The board-session runner ties the Tang Nano 9K stream package, memory map, optional bitstream, optional UART log, and benchmark parser output into a single archivable report:

make -C boards/tangnano9k/neorv32_stream_axis_mmio session
make -C boards/tangnano9k/neorv32_stream_axis_mmio gowin-handoff
make -C boards/tangnano9k/neorv32_stream_axis_mmio session
make -C boards/tangnano9k/neorv32_stream_axis_mmio gowin-handoff LOG=/path/to/uart.log
make -C boards/tangnano9k/neorv32_stream_axis_mmio session
make -C boards/tangnano9k/neorv32_stream_axis_mmio gowin-handoff BITSTREAM=build/tangnano9k/ascon.fs

Outputs:

build/neorv32_stream_axis_mmio/session/session.json
build/neorv32_stream_axis_mmio/session/session.md

The target is safe by default and never programs hardware. Use the underlying CLI with --program --no-dry-run only when a real board and bitstream are ready.

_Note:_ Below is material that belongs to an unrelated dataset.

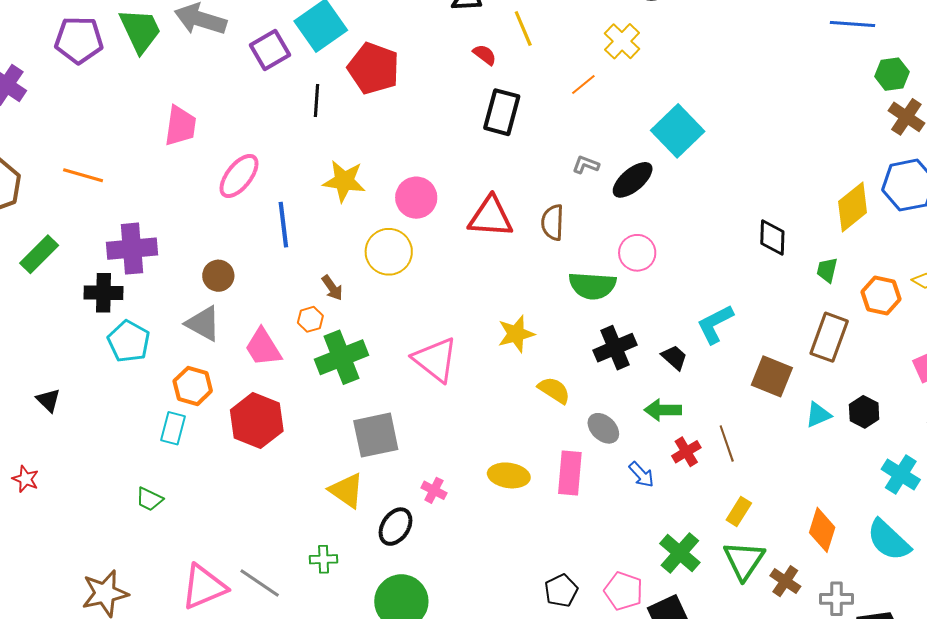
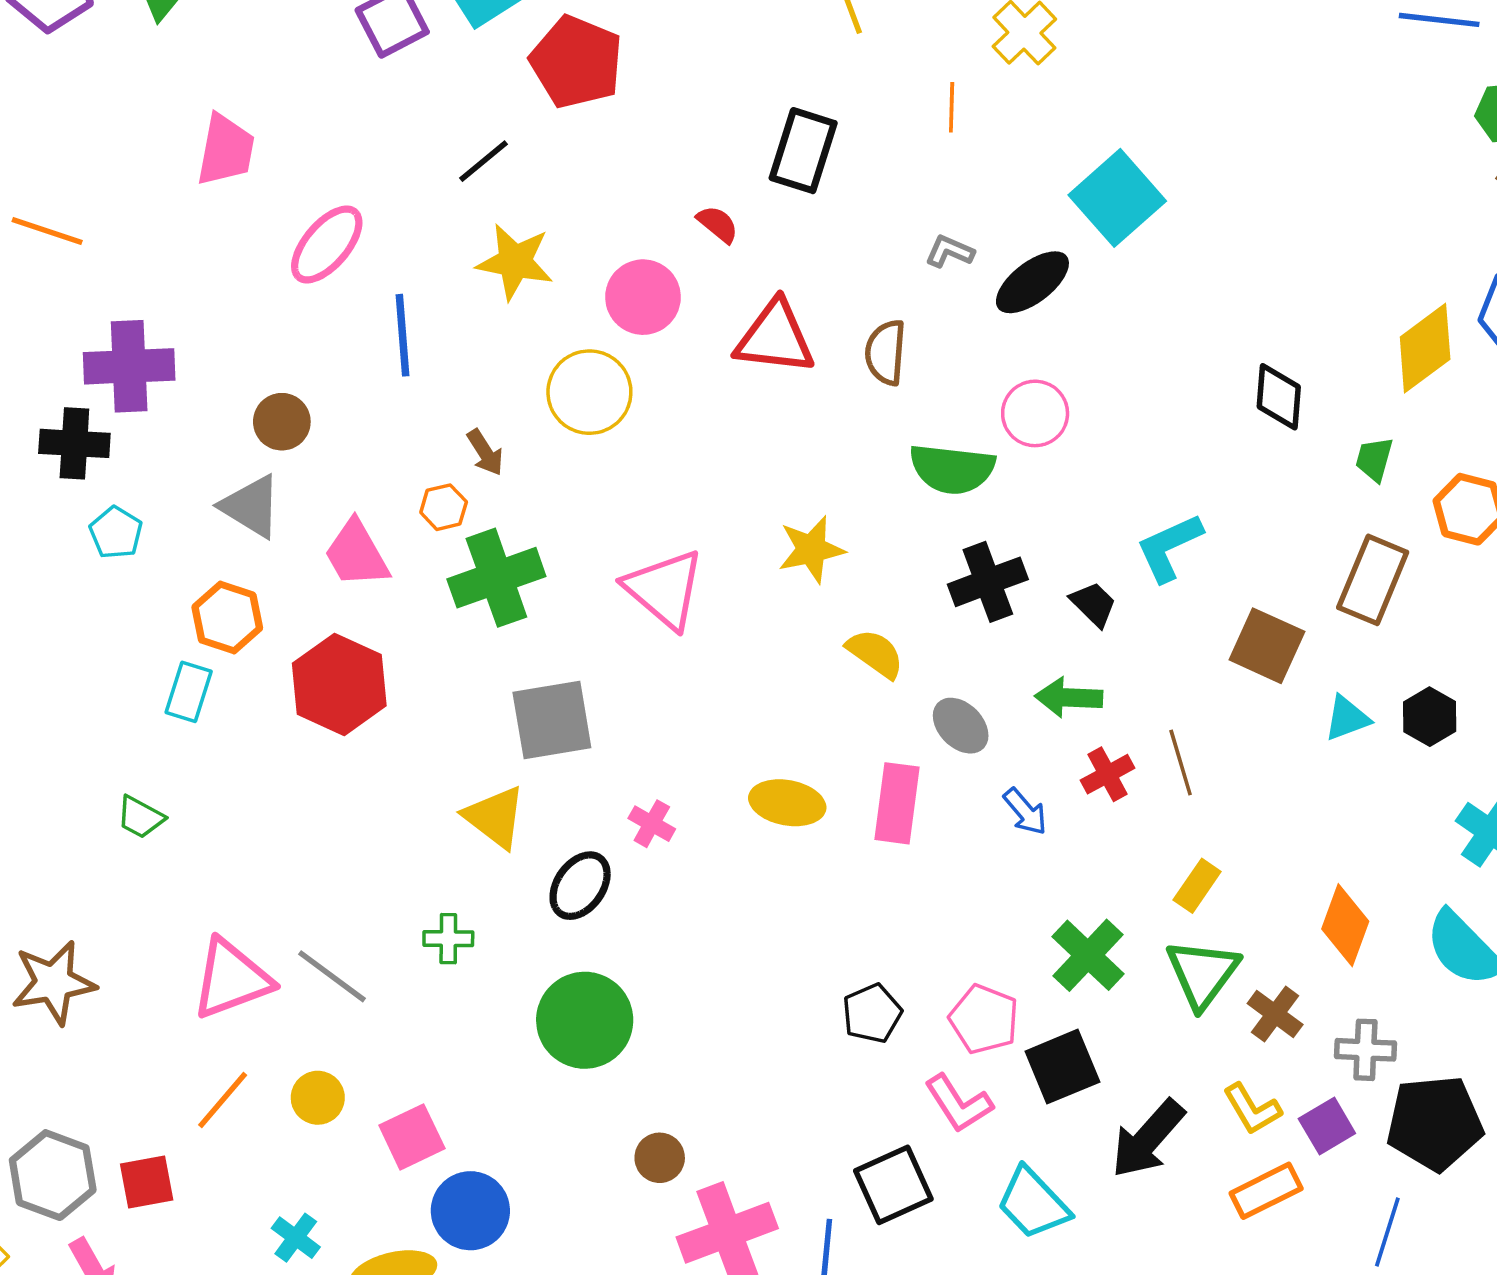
red semicircle: (485, 55) -> (718, 224), moved
orange line: (583, 84) -> (952, 107), turned -52
black line: (317, 100) -> (484, 161), moved, turned 44
cyan pentagon: (129, 341) -> (116, 533), size x0.7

Tang Nano / NEORV32 bring-up diagnostics

Before building firmware or opening UART, run:

make -C boards/tangnano9k/neorv32_stream_axis_mmio gowin-handoff
make -C boards/tangnano9k/neorv32_stream_axis_mmio firmware        # optional but portable: clones NEORV32 into external/neorv32
make -C boards/tangnano9k/neorv32_stream_axis_mmio doctor

The flow is intentionally not tied to a specific workstation. NEORV32_HOME may be passed explicitly, exported in the shell, or resolved from the project-local external/neorv32 checkout created by make -C boards/tangnano9k/neorv32_stream_axis_mmio firmware. UART capture can use SERIAL=/dev/ttyUSB0, but if SERIAL is omitted the helper auto-detects one usable /dev/serial/by-id/*, /dev/ttyUSB*, /dev/ttyACM*, or macOS /dev/cu.usb* device.

make -C boards/tangnano9k/neorv32_stream_axis_mmio firmware
make -C boards/tangnano9k/neorv32_stream_axis_mmio uart-capture LOG=uart.log
make -C boards/tangnano9k/neorv32_stream_axis_mmio uart-report LOG=uart.log

See docs/neorv32_firmware_toolchain_profiles.md for the portable NEORV32 firmware toolchain profile and Nix compatibility probe.